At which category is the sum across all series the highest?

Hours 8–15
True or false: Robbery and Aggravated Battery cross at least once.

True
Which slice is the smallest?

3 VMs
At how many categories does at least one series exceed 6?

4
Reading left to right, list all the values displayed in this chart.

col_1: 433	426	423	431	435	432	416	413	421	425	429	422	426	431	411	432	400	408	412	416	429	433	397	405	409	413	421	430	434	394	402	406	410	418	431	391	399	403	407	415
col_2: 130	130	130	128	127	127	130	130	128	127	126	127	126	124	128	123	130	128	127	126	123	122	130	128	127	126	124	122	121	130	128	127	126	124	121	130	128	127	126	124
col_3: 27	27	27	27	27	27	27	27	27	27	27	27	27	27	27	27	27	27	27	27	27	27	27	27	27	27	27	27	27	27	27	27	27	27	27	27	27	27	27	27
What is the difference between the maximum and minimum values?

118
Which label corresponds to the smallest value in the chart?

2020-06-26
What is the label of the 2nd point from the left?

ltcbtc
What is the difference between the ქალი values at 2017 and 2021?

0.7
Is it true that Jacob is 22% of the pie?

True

▸ **Task**
Repeat every one of the records above word for word, keeping each line in its original order.

▸ **Solution for this problem**
At which category is the sum across all series the highest?

Hours 8–15
True or false: Robbery and Aggravated Battery cross at least once.

True
Which slice is the smallest?

3 VMs
At how many categories does at least one series exceed 6?

4
Reading left to right, list all the values displayed in this chart.

col_1: 433	426	423	431	435	432	416	413	421	425	429	422	426	431	411	432	400	408	412	416	429	433	397	405	409	413	421	430	434	394	402	406	410	418	431	391	399	403	407	415
col_2: 130	130	130	128	127	127	130	130	128	127	126	127	126	124	128	123	130	128	127	126	123	122	130	128	127	126	124	122	121	130	128	127	126	124	121	130	128	127	126	124
col_3: 27	27	27	27	27	27	27	27	27	27	27	27	27	27	27	27	27	27	27	27	27	27	27	27	27	27	27	27	27	27	27	27	27	27	27	27	27	27	27	27
What is the difference between the maximum and minimum values?

118
Which label corresponds to the smallest value in the chart?

2020-06-26
What is the label of the 2nd point from the left?

ltcbtc
What is the difference between the ქალი values at 2017 and 2021?

0.7
Is it true that Jacob is 22% of the pie?

True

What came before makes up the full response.